I am not familiar with the first edition (1988), but I had talked to Jimmy before about the authority of the Bible and he had mentioned his discussion of ‘the living word’.
Here is a tantalizing quote about how the NT and the canon can be understood as ‘the living word’: ‘The phrase makes it clear that revelation was conceived not as a static, once-for-all speaking of particular words which thereby immediately became fixed and petrified. The medium through which the revelation came was conceived of in a much more fluid way. The words and style and idiom could be reworked and indeed transformed into a different form, with enlarged scope and emphasis and adapted to changed circumstances’ (68).

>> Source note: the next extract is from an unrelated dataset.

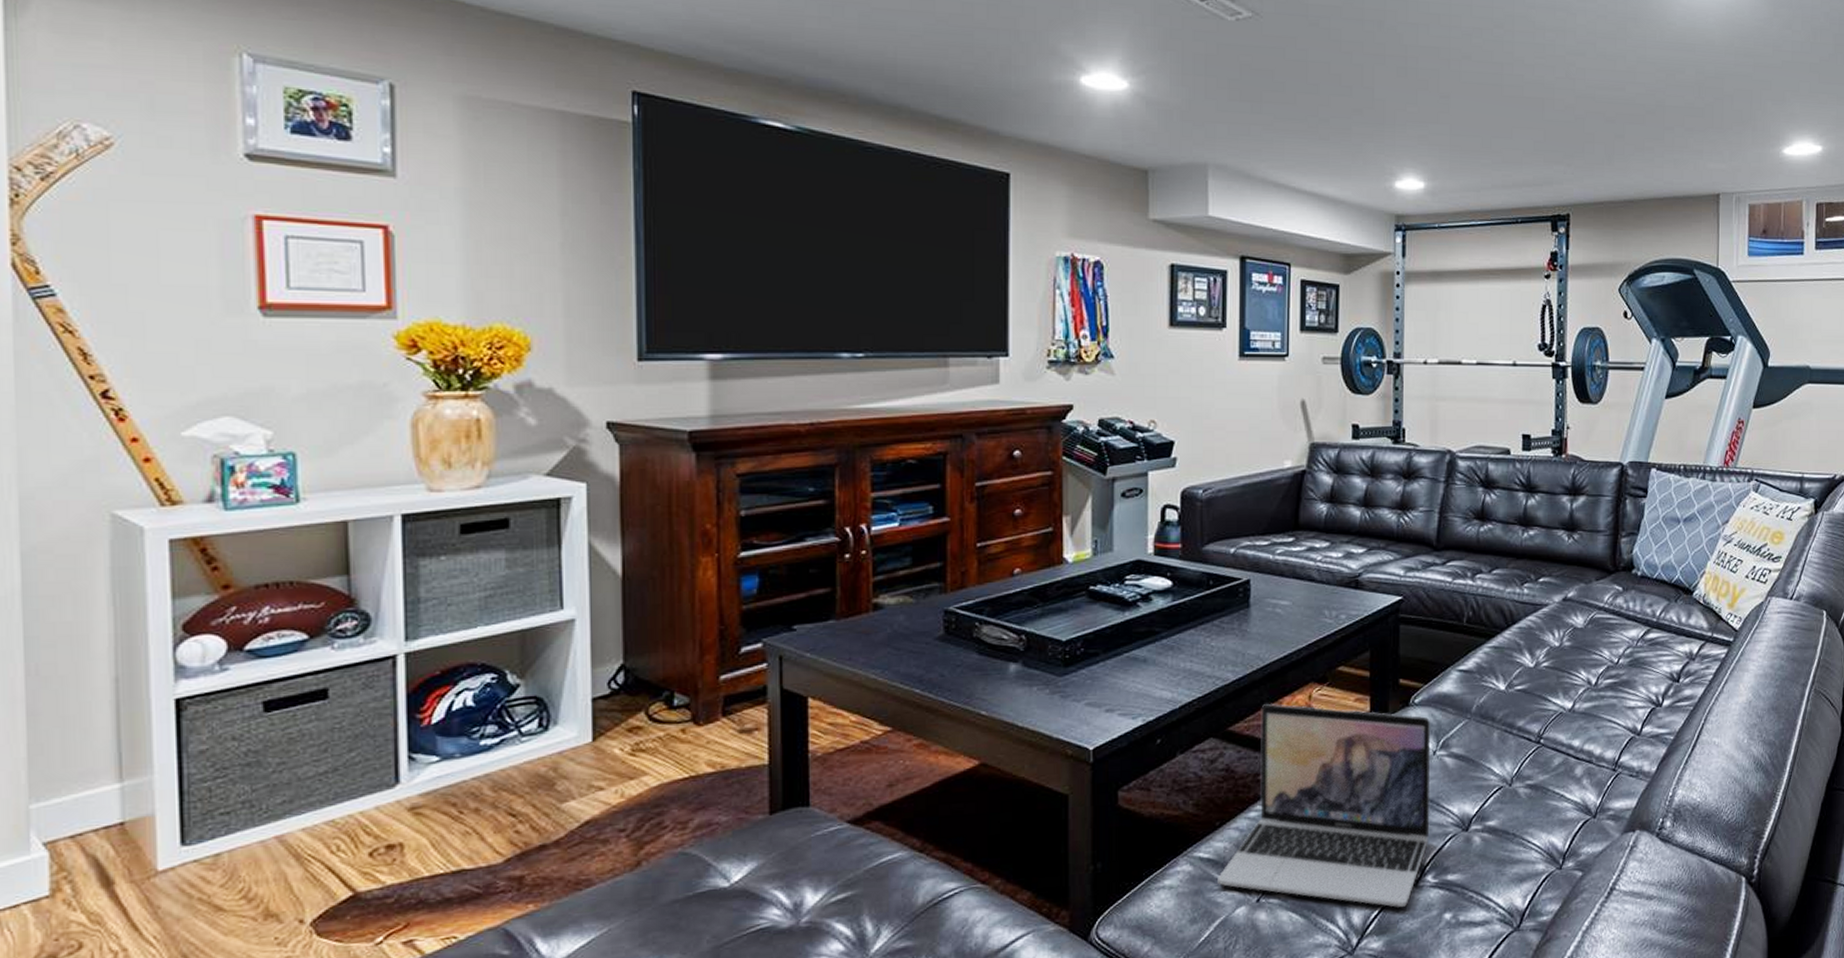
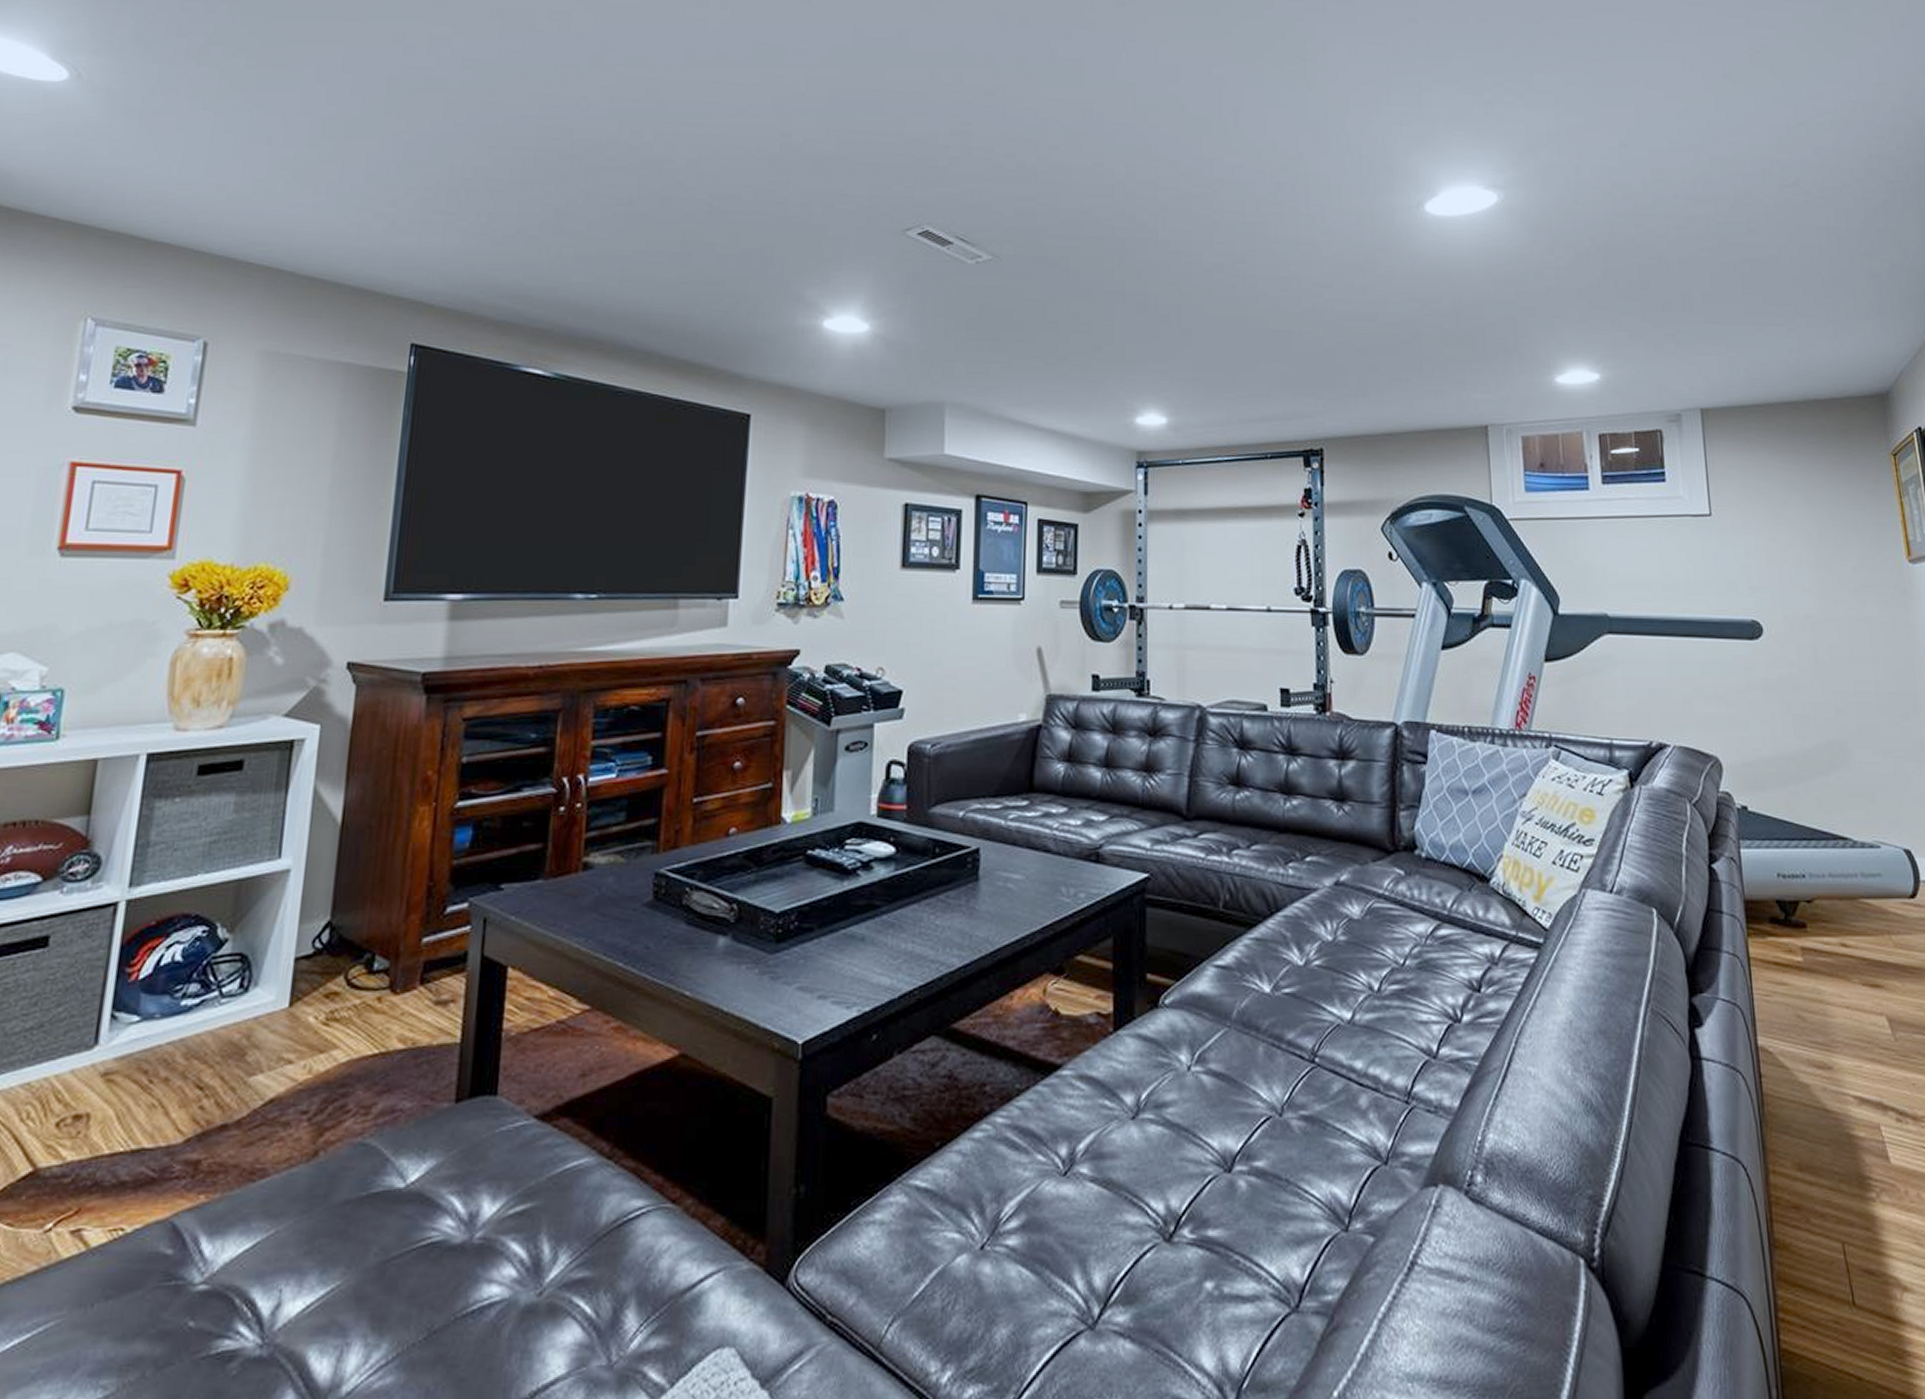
laptop: present [1218,703,1431,907] -> none [936,998,1185,1269]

This is not just a ‘second edition’ per se, but has some additions: four new essays on the subjects of ‘God’s word in human speech’, ‘bridging the gap between the academy and the church’, the hallmarks of ‘good exposition’, and a concluding chapter on the Bible as living tradition.
On a personal note, I think the publishing of this edition is timely as the issue of the Bible’s authority is such a hot topic. Jimmy, in this book, is trying to soften the defensive views and tones of fundamentalists. What he does that is different is take a sympathetic view towards the concerns of fundamentalists. He does not write them off – his book is not an alternative approach to biblical authority from a ‘liberal’. He wants to address fundamentalists (primarily) with a hopefulness that he is accepted by them as someone who takes the Bible very seriously. That should be valued, even if his views are ultimately neglected.
Also, he handles the very serious issue of pseudonymity in the Bible. He supports the idea that this was common in Jewish tradition and should not be understood as deceptive and, thus, fatal to the view that the Bible is divinely inspired and authoritative. Though, in the end, I do not accept this common view (for a number of reasons), I think Jimmy pitches the best kind of argument to convince an evangelical.
For those who are curious, the biggest problems I have with pseudonymity in the NT is three-fold:
1. Can we really prove or know that Peter or Paul did not write the letters ascribed to them in the NT (this is the truth-is-often-stranger-than-fiction-principle)? Can we decide, in our time, exactly who wrote these letters, why, and how they fooled so many over the years? Take 2 Corinthians 6.14-7.1. Fitzmyer says: Qumranist wrote it. Betz -nah, anti-Pauline Judaizers did and someone slipped it into the letter. Murphy-O’Connor – fellas, this looks as much like Philo as Essenes or whoever. A few squeaky voices are heard in the distance:….could it be Paul…?
2. Good false-writers pick someone long gone (Enoch, Moses, Abraham, etc…). That way everybody is on the same page – did Enoch really write this? No – duh! With Paul, hm… did he write Colossians? [false author of Colossians says: did I not make that clear?]
3. It is very uncommon to find epistles that are falsely written and yet accepted within a community. The number of personal details in Colossians and Ephesians (let alone the PE) just seem superfluous unless (1) Paul wrote it [or authorized the writing of it], or (2) a false-writer was really trying to fool someone. I can understand a basic attempt to be faithful to the genre (the letter), but not at the level of what we find.
Well, I know many of you out there disagree with me – this is a controversial subject. Be aware – I plan on reading Dunn’s section closely. I am open to being convinced, but it has not happened yet.
I will keep you posted on any interesting tidbits in this book. On a personal note, this book was gifted to me by Jimmy himself as a congrats on the viva. It is a fitting reminder that, even now with a PhD, I need to learn (all the more) what God’s word is, how to properly intepret and respect it, and how to affirm its vitality, bringing it to others carefully and faithfully.